Hi
The Health of my Index has turned yellow, seemingly because a replica shard cannot be allocated. This index has been created as part of the "shrink" action as defined in my ILM policy. The desired result is that the Index would have been shrunk and moved to the "warm" datanodes. I don't think that this can complete until all shards are assigned.
I'll post the output of _cluster/allocation/explain
, _cat/shards/<index>
, ILM policy, Index template and Elasticsearch logs below. Please let me know if you have any idea at all why this replica is now unassigned.

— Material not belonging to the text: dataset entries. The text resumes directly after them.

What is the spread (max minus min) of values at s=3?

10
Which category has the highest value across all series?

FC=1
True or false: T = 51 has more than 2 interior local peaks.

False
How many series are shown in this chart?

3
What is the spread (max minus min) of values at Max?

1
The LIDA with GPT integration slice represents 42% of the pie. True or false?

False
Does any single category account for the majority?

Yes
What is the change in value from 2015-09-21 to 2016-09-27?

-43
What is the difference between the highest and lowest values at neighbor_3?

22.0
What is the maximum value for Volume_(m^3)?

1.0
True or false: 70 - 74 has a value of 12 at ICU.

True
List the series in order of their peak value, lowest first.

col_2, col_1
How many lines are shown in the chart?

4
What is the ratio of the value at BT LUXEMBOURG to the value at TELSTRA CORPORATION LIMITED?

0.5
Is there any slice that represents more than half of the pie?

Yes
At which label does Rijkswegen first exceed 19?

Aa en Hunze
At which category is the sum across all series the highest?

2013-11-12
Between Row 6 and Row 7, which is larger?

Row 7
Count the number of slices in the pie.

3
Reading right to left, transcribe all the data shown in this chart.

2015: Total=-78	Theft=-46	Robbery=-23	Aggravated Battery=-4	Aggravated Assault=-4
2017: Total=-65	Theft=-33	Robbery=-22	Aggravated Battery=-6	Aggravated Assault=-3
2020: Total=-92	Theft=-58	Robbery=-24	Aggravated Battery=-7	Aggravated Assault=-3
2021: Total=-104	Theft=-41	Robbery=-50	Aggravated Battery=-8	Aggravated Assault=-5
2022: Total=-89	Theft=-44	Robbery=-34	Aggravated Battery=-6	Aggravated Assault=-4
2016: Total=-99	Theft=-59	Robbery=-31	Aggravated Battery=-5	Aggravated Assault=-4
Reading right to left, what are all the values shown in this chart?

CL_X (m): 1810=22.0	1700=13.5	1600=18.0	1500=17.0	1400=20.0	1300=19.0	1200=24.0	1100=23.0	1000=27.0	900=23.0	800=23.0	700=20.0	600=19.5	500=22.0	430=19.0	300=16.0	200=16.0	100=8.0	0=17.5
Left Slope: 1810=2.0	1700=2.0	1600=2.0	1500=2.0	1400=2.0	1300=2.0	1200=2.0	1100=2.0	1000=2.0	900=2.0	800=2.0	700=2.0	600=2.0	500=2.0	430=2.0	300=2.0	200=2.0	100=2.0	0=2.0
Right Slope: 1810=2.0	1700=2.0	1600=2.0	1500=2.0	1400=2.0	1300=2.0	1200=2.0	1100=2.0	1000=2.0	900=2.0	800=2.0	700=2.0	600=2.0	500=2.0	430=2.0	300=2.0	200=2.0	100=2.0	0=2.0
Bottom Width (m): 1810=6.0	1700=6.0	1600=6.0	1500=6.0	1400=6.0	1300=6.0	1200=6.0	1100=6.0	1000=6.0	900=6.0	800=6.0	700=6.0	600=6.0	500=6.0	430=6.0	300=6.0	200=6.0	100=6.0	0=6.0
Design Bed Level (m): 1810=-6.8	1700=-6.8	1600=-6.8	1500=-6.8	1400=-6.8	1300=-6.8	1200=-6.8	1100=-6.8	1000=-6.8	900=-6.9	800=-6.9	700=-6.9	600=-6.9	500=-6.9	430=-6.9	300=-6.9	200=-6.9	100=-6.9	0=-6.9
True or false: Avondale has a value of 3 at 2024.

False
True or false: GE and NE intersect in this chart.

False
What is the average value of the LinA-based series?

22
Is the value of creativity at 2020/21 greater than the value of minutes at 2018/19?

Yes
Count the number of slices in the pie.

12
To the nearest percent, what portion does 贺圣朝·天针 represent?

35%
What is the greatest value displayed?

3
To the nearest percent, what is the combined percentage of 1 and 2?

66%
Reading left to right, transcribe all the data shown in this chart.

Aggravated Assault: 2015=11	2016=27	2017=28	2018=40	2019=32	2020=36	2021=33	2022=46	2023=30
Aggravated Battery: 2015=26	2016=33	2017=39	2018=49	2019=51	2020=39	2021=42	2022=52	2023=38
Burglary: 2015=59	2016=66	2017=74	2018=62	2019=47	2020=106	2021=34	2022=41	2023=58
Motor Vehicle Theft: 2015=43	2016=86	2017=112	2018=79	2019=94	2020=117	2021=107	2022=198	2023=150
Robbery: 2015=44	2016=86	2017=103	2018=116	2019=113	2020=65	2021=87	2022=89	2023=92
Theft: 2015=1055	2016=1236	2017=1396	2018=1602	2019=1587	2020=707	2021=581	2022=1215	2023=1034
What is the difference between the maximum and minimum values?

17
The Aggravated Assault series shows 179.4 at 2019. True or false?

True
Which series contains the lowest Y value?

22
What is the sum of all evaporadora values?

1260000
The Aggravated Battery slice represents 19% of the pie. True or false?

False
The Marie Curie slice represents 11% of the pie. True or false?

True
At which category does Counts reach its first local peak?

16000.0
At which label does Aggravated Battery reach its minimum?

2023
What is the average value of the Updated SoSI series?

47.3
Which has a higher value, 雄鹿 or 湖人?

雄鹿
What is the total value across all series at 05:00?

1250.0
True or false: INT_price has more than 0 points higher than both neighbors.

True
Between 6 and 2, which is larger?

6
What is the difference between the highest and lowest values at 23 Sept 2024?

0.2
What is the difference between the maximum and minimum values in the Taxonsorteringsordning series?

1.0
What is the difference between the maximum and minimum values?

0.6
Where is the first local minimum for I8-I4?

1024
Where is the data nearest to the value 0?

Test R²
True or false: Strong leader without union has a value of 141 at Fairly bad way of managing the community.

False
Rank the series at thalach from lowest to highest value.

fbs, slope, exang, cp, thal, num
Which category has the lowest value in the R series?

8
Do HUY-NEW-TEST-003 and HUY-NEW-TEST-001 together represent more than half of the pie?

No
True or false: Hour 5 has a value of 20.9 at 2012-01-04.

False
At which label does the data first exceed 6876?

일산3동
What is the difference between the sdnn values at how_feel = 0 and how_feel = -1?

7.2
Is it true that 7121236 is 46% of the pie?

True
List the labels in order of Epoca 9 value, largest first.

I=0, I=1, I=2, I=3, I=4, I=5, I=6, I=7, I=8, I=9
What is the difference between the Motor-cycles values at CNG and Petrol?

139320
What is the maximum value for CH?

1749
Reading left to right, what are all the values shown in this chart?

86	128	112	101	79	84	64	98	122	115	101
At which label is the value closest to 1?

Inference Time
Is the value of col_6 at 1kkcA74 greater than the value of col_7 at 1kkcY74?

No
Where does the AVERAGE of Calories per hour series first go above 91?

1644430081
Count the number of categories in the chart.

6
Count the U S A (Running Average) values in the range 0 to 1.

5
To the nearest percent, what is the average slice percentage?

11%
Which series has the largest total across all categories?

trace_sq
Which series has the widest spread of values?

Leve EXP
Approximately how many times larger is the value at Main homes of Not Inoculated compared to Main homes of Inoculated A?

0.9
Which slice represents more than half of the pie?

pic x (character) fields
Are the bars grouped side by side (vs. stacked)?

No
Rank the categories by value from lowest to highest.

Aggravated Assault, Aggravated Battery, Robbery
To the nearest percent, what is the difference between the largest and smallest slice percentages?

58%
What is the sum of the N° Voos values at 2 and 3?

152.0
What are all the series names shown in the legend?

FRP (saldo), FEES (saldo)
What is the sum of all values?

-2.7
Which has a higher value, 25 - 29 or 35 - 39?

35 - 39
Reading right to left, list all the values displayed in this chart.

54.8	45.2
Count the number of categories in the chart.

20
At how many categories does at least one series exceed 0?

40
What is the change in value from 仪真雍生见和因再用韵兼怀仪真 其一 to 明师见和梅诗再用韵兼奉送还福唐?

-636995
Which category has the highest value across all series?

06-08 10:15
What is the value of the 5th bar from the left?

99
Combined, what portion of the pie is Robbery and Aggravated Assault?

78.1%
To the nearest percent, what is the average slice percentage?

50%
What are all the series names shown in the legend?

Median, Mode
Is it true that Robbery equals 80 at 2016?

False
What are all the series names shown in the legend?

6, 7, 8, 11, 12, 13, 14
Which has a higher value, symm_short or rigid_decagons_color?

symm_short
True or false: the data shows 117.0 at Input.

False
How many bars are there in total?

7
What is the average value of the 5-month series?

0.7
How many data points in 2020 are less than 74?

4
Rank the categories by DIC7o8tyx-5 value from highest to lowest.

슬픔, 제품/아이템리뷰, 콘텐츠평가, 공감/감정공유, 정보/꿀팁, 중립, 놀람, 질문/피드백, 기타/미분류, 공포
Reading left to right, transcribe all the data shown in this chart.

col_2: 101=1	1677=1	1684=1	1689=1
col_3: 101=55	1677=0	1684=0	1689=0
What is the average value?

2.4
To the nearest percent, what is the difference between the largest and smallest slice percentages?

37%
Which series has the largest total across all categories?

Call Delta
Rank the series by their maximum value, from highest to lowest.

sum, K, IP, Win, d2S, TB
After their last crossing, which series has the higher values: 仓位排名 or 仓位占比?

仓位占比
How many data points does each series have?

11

_cat/shards/shrink-filebeat-haproxy-production-2019.10.08-000001?v
index shard prirep state docs store ip node
shrink-filebeat-haproxy-production-2019.10.08-000001 0 p STARTED 132097605 90gb 10.0.16.212 es-dn-warm-3.core.ld5.phg.io
shrink-filebeat-haproxy-production-2019.10.08-000001 0 r STARTED 132097605 90.1gb 10.0.16.210 es-dn-warm-1.core.ld5.phg.io
shrink-filebeat-haproxy-production-2019.10.08-000001 0 r UNASSIGNED
_cluster/allocation/explain
Moved to comment as hit max body limit.
ILM policy:
{
"policy": {
"phases": {
"hot": {
"min_age": "0ms",
"actions": {
"rollover": {
"max_age": "30d",
"max_size": "90gb"
},
"set_priority": {
"priority": 100
}
}
},
"warm": {
"min_age": "30d",
"actions": {
"allocate": {
"include": {},
"exclude": {},
"require": {
"data": "warm"
}
},
"forcemerge": {
"max_num_segments": 1
},
"set_priority": {
"priority": 50
},
"shrink": {
"number_of_shards": 1
}
}
}
}
}
}
Index Template (some fields removed):
{
"settings": {
"index": {
"mapping": {
"total_fields": {
"limit": "10000"
}
},
"refresh_interval": "5s",
"blocks": {
"write": "true"
},
"provided_name": "filebeat-haproxy-production-2019.10.08-000001",
"query": {
...
}
"creation_date": "1570537372676",
"priority": "50",
"number_of_replicas": "2",
"uuid": "***",
"version": {
"created": "7030099"
},
"lifecycle": {
"name": "filebeat-haproxy-production-ilm-policy",
"rollover_alias": "filebeat-haproxy-production-ilm-alias",
"indexing_complete": "true"
},
"codec": "best_compression",
"routing": {
"allocation": {
"require": {
"data": "warm",
"_id": "***"
}
}
},
"number_of_shards": "3",
"shard": {
"check_on_startup": "checksum"
}
}
},
Elasticsearch Logs (From datanode which is failing to allocated replica)
Moved to comment as hit max body limit.
Things that I've tried:
- Ran
POST /_cluster/reroute?retry_failed=true
to try and retry the shard allocation. Shard turns to INITIALIZATION state then moves back to UNASSIGNED after a short period of time. Above Elasticsearch log error is noticed once INITIALIZATION has failed. - Set
cluster.routing.allocation.enable": "none"
. Tried to manually allocate the replica using the/_cluster/reroute
API. Then renabled shard allocation. Same failure.
Please let me know if you need any further logs/information